[Text provided start]
Octane benefits highlighted at National Ethanol Conference

By Susanne Retka Schill | February 17, 2016

Speaking at the National Ethanol Conference, Secretary of Agriculture Tom Vilsack, praised the worked being done by the ethanol industry that is benefitting rural America. Corn ethanol has added 15 cents to the value of corn, he pointed out, and created 400,000 direct and indirect jobs.  Off farm income reached a record in 2015, he said, “in spite of softening commodity prices and farm income declining, because in part of the work you’ve done to create good paying jobs. The overall income is at its highest point ever.”  He listed a number of other benefits to consumers and rural communities, and told the over 1,000 attendees, “You’re actually creating a new American economy. You are moving us away from a fossil-fuel based economy and helping America to innovate.”

Held Feb. 15 to 17 in New Orleans, the NEC painted a strong future for the ethanol industry in the speakers addressing the conference theme, “Fueling a High Octane Future.” Following the state of the industry address by Renewable Fuels Association president and CEO Bob Dineen, keynote speaker, John Hofmeister, CEO of Citizens for Affordable Energy and former president of Shell Oil Co., laid out his view of the current situation with low oil prices, and his proposal for a new regulatory approach.  “Why aren’t we developing, on a strategic basis, the alternative fuels that we have in this country,” he asked. “To fully utilize biomass to liquid fuels, natural gas, other alternatives, to displace 7 billion barrels of oil.” Calling the oil market a contrived market, he described the U.S. system as full of entrenched interests using gross payoffs, “only made legal because the people receiving the money get to declare the legality of it.”
[Text provided end]
[Provided records start]
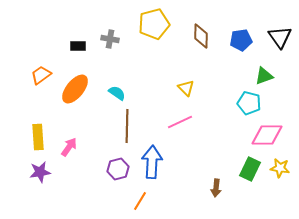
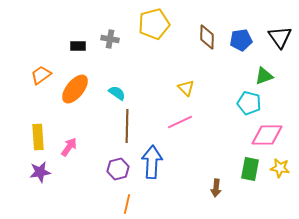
brown diamond: moved 6 px right, 1 px down
green rectangle: rotated 15 degrees counterclockwise
orange line: moved 13 px left, 3 px down; rotated 18 degrees counterclockwise
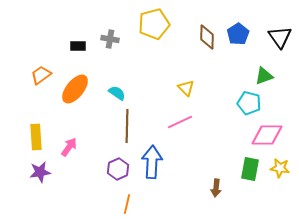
blue pentagon: moved 3 px left, 6 px up; rotated 25 degrees counterclockwise
yellow rectangle: moved 2 px left
purple hexagon: rotated 10 degrees counterclockwise
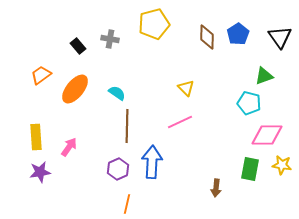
black rectangle: rotated 49 degrees clockwise
yellow star: moved 2 px right, 3 px up
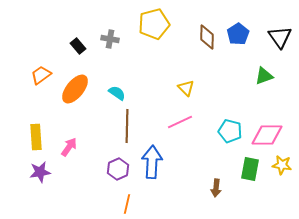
cyan pentagon: moved 19 px left, 28 px down
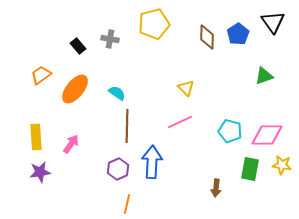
black triangle: moved 7 px left, 15 px up
pink arrow: moved 2 px right, 3 px up
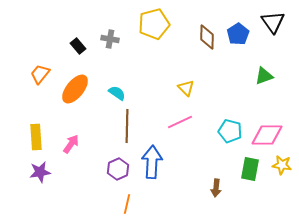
orange trapezoid: moved 1 px left, 1 px up; rotated 15 degrees counterclockwise
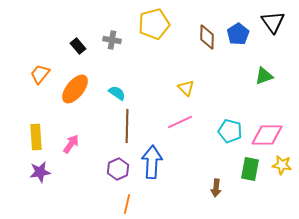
gray cross: moved 2 px right, 1 px down
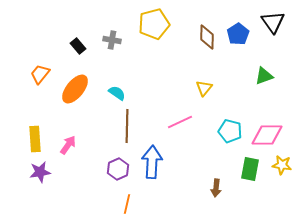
yellow triangle: moved 18 px right; rotated 24 degrees clockwise
yellow rectangle: moved 1 px left, 2 px down
pink arrow: moved 3 px left, 1 px down
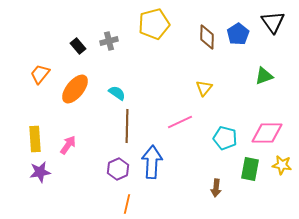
gray cross: moved 3 px left, 1 px down; rotated 24 degrees counterclockwise
cyan pentagon: moved 5 px left, 7 px down
pink diamond: moved 2 px up
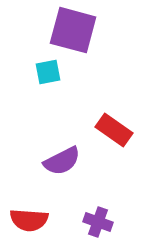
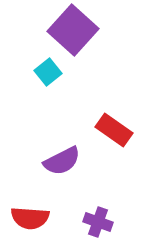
purple square: rotated 27 degrees clockwise
cyan square: rotated 28 degrees counterclockwise
red semicircle: moved 1 px right, 2 px up
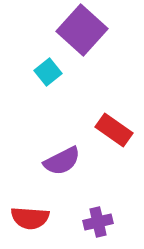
purple square: moved 9 px right
purple cross: rotated 32 degrees counterclockwise
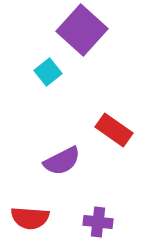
purple cross: rotated 20 degrees clockwise
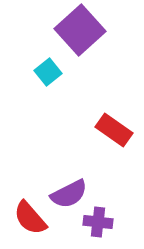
purple square: moved 2 px left; rotated 6 degrees clockwise
purple semicircle: moved 7 px right, 33 px down
red semicircle: rotated 45 degrees clockwise
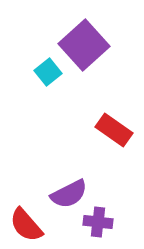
purple square: moved 4 px right, 15 px down
red semicircle: moved 4 px left, 7 px down
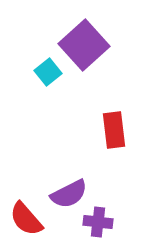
red rectangle: rotated 48 degrees clockwise
red semicircle: moved 6 px up
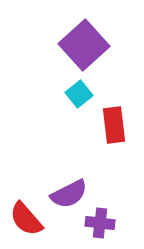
cyan square: moved 31 px right, 22 px down
red rectangle: moved 5 px up
purple cross: moved 2 px right, 1 px down
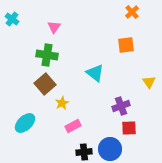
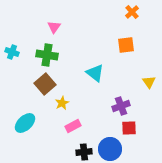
cyan cross: moved 33 px down; rotated 16 degrees counterclockwise
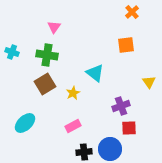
brown square: rotated 10 degrees clockwise
yellow star: moved 11 px right, 10 px up
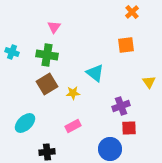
brown square: moved 2 px right
yellow star: rotated 24 degrees clockwise
black cross: moved 37 px left
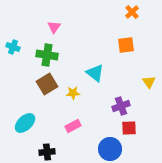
cyan cross: moved 1 px right, 5 px up
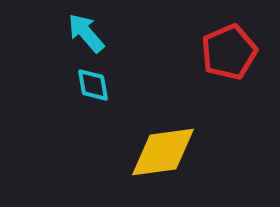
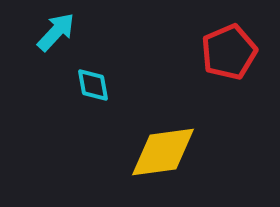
cyan arrow: moved 30 px left, 1 px up; rotated 84 degrees clockwise
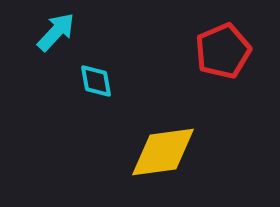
red pentagon: moved 6 px left, 1 px up
cyan diamond: moved 3 px right, 4 px up
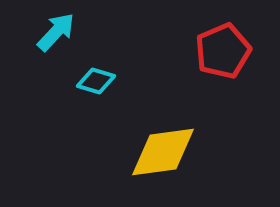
cyan diamond: rotated 63 degrees counterclockwise
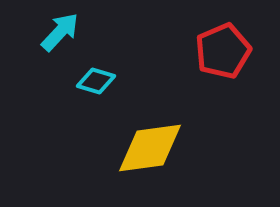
cyan arrow: moved 4 px right
yellow diamond: moved 13 px left, 4 px up
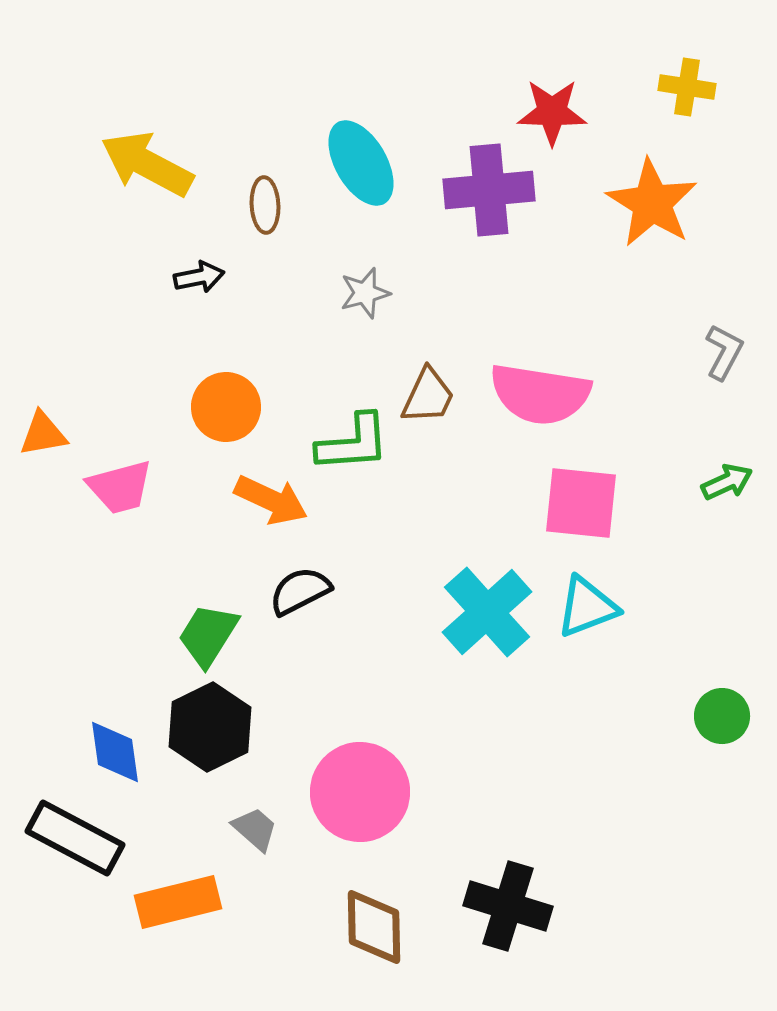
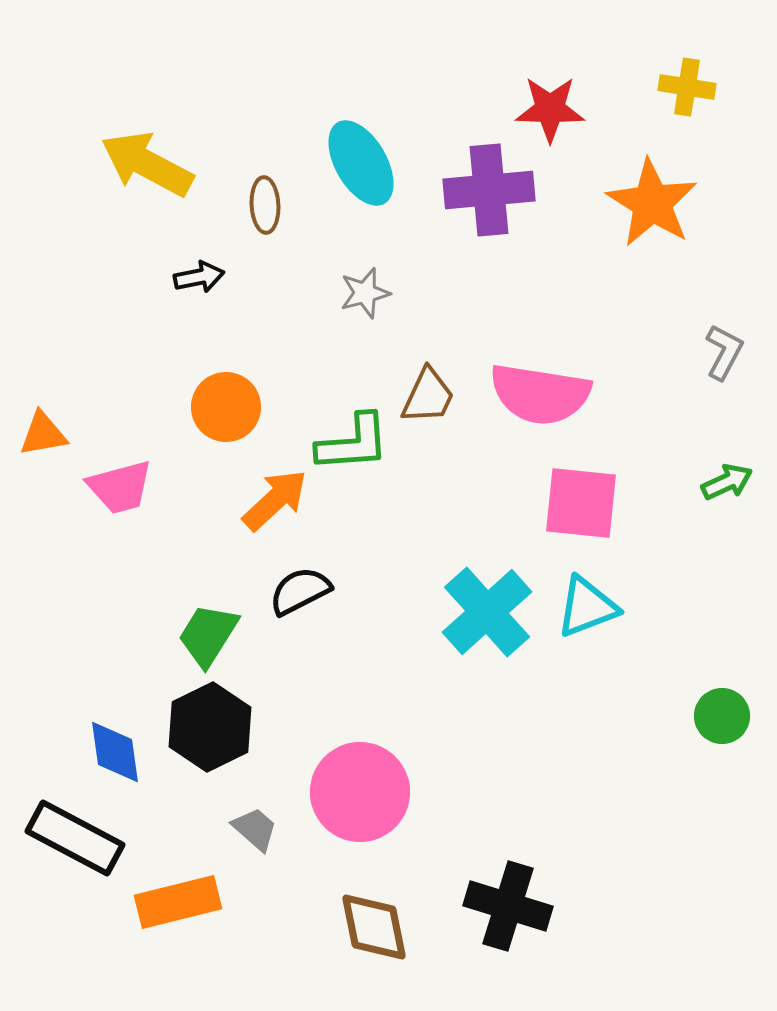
red star: moved 2 px left, 3 px up
orange arrow: moved 4 px right; rotated 68 degrees counterclockwise
brown diamond: rotated 10 degrees counterclockwise
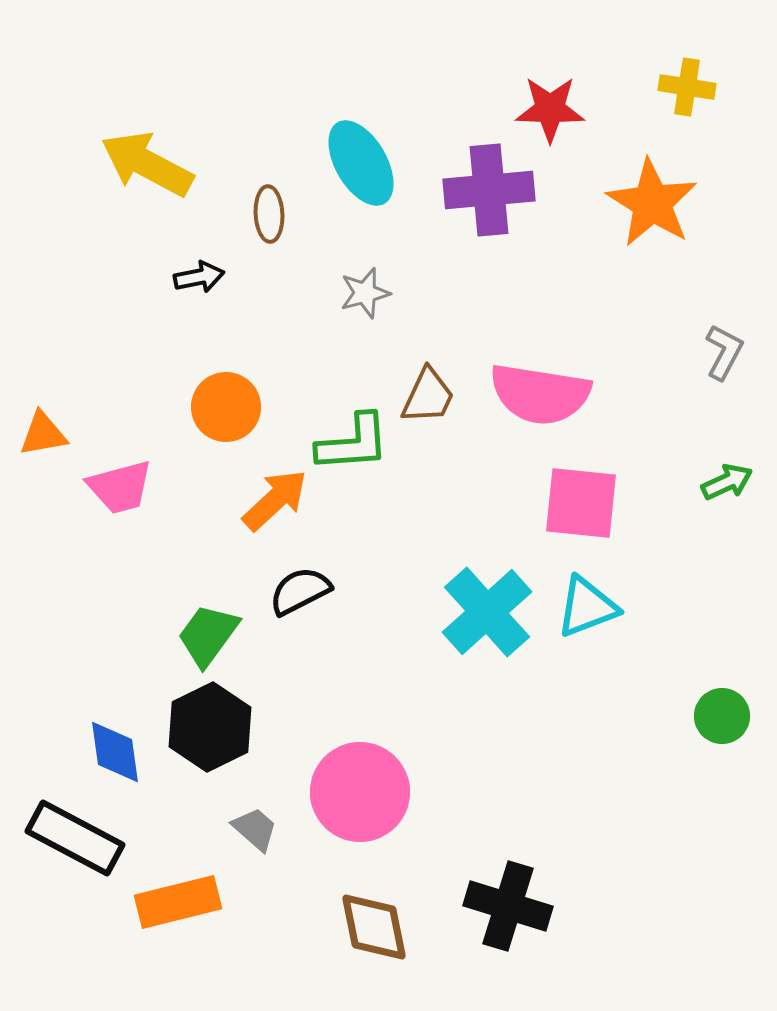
brown ellipse: moved 4 px right, 9 px down
green trapezoid: rotated 4 degrees clockwise
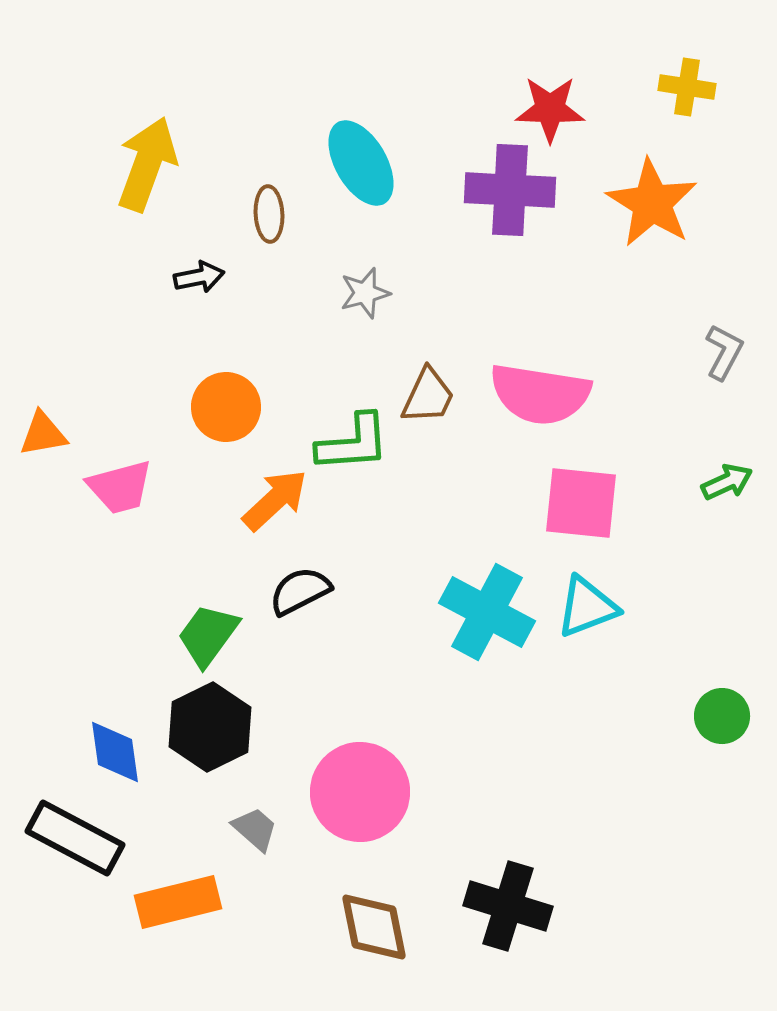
yellow arrow: rotated 82 degrees clockwise
purple cross: moved 21 px right; rotated 8 degrees clockwise
cyan cross: rotated 20 degrees counterclockwise
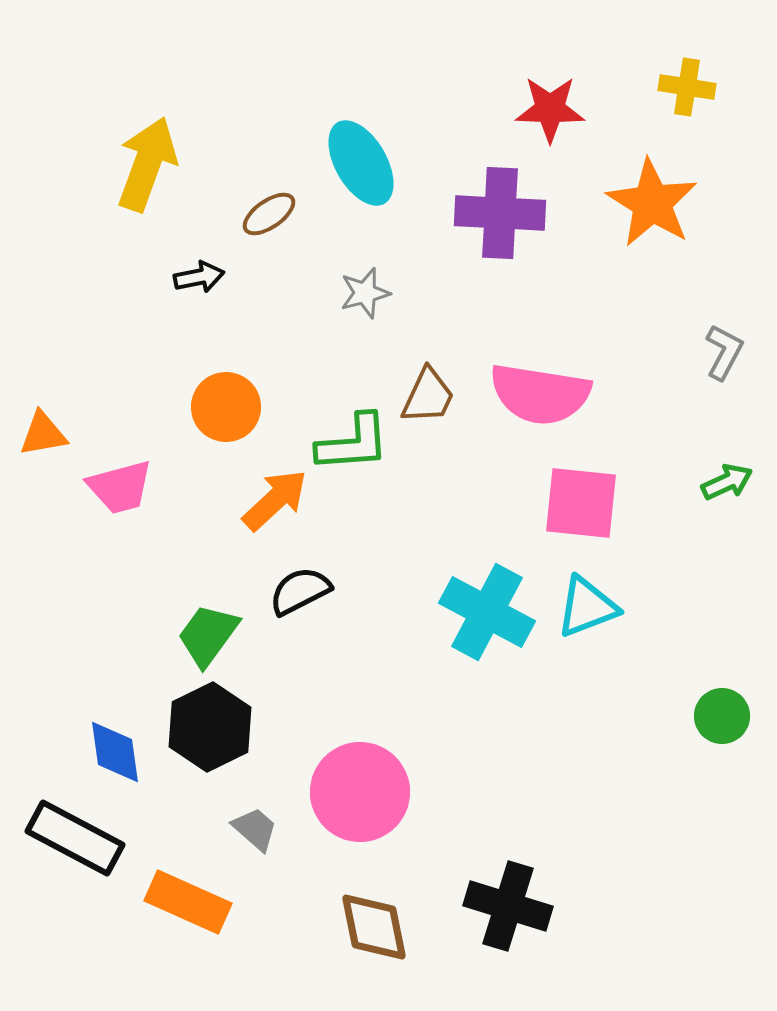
purple cross: moved 10 px left, 23 px down
brown ellipse: rotated 58 degrees clockwise
orange rectangle: moved 10 px right; rotated 38 degrees clockwise
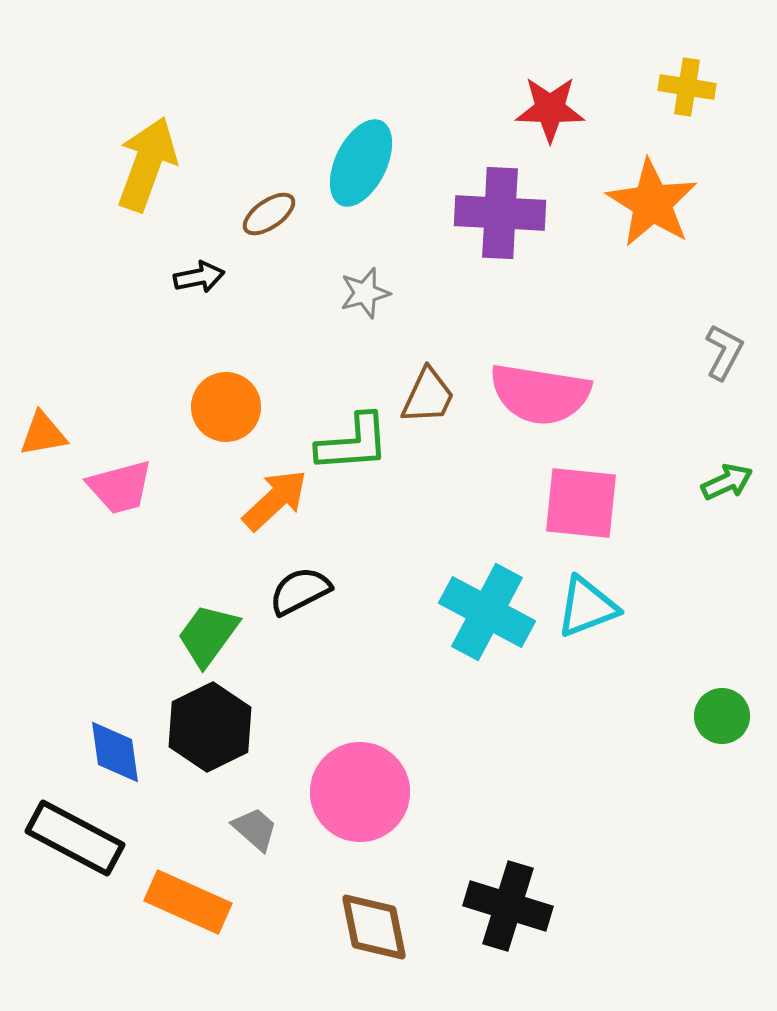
cyan ellipse: rotated 56 degrees clockwise
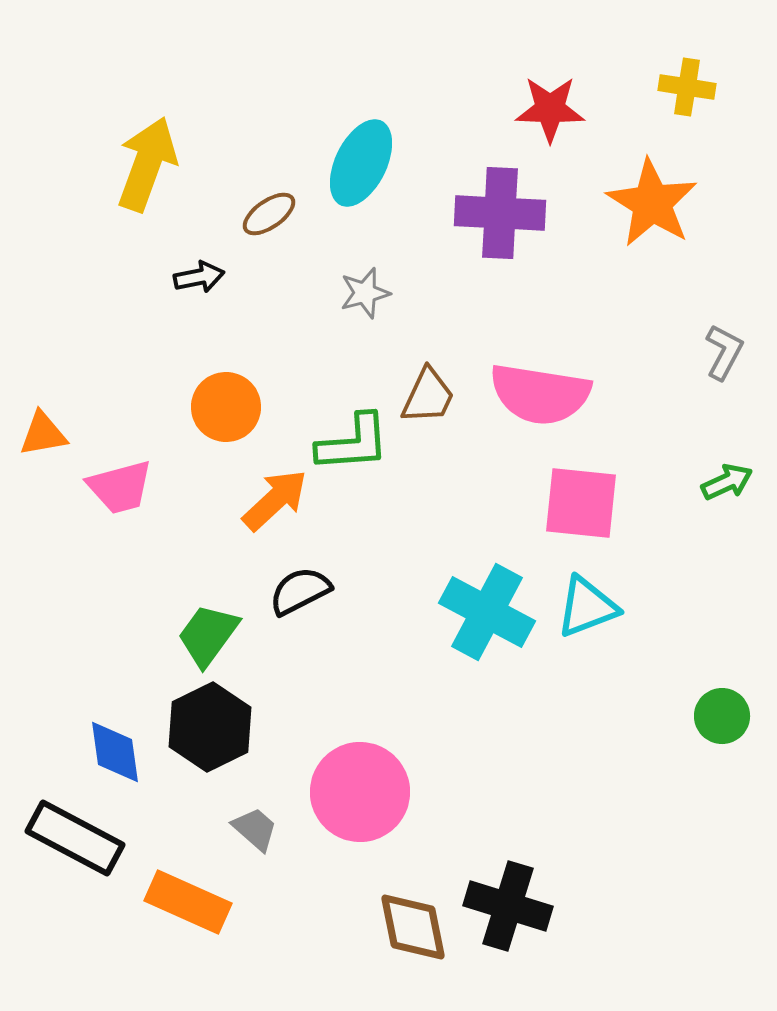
brown diamond: moved 39 px right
[Provided records end]
• **Stated goal 1**:
In the ethanol conference article, how many direct and indirect jobs does Vilsack say corn ethanol has created?
• **Stated goal 2**:
Write what comes next in the ethanol conference article, starting after its final sentence.
The lines above have no connection to the ethanol conference article.

• **Written reply 1**:
400,000

• **Written reply 2**:
Hofmeister laid the case for a governance change to create an independent regulatory body for energy, covering, he said, “all the electrons and all the molecules produced in this country, just as the Fed controls all the dollars within a free market for money.” That new energy agency would write the big rules in which all energy sectors would compete, much in the way that the Federal Reserve Bank sets the rules and enables the economic forces of the market to work in the banking sector. “The Fed’s not perfect, but in 2008 it knew to expand the money supply to avoid the slippery slope into depression.”  Under the big rules for the nation’s energy sector, the agency would make sure we have a supply of energy from all sources to meet the needs of the economy, domestically when at all possible. The agency would drive efficiency through technology and make sure the environment is protected from physical, liquid and gaseous waste. Finally, the agency would need to oversee infrastructure development. “We can become energy independent,” he said, “We don’t have to live at the mercy of a contrived oil market that destroys the nature of our society.” Such a change won’t be easy, and will have to be done through elected officials, but in recounting the development of the Fed, it came in 1913 after two major banking collapses. He predicted that the U.S. oil industry is not going to easily recover from the current downturn.

Several other speakers talked about the promise of octane. Tom Leone, powertrain research and advanced engineering at the Ford Motor Co., talked about the work being done now to research how best to meet the mandated fuel efficiency of 54.5 miles per gallon by 2025.  They are finding that they can raise the compression and get more efficiency with higher ethanol blends, saving consumers money on fuel consumption and saving greenhouse gas emissions. Brian West, Oak Ridge National Laboratory, cited similar findings. “If we make engines smaller, we need to run them harder and we need higher octane,” he said. One challenge is getting there, particularly when it requires newly designed cars to run on the new fuel with sufficient availability of the fuel. West pointed out that we’ve seen it happen before when unleaded gas replaced leaded gas in 1974, a transition that took over a decade, as both fuels had to be offered. Whether a similar regulatory change will occur with higher ethanol blends to achieve greater fuel efficiencies and carbon reductions is still unknown.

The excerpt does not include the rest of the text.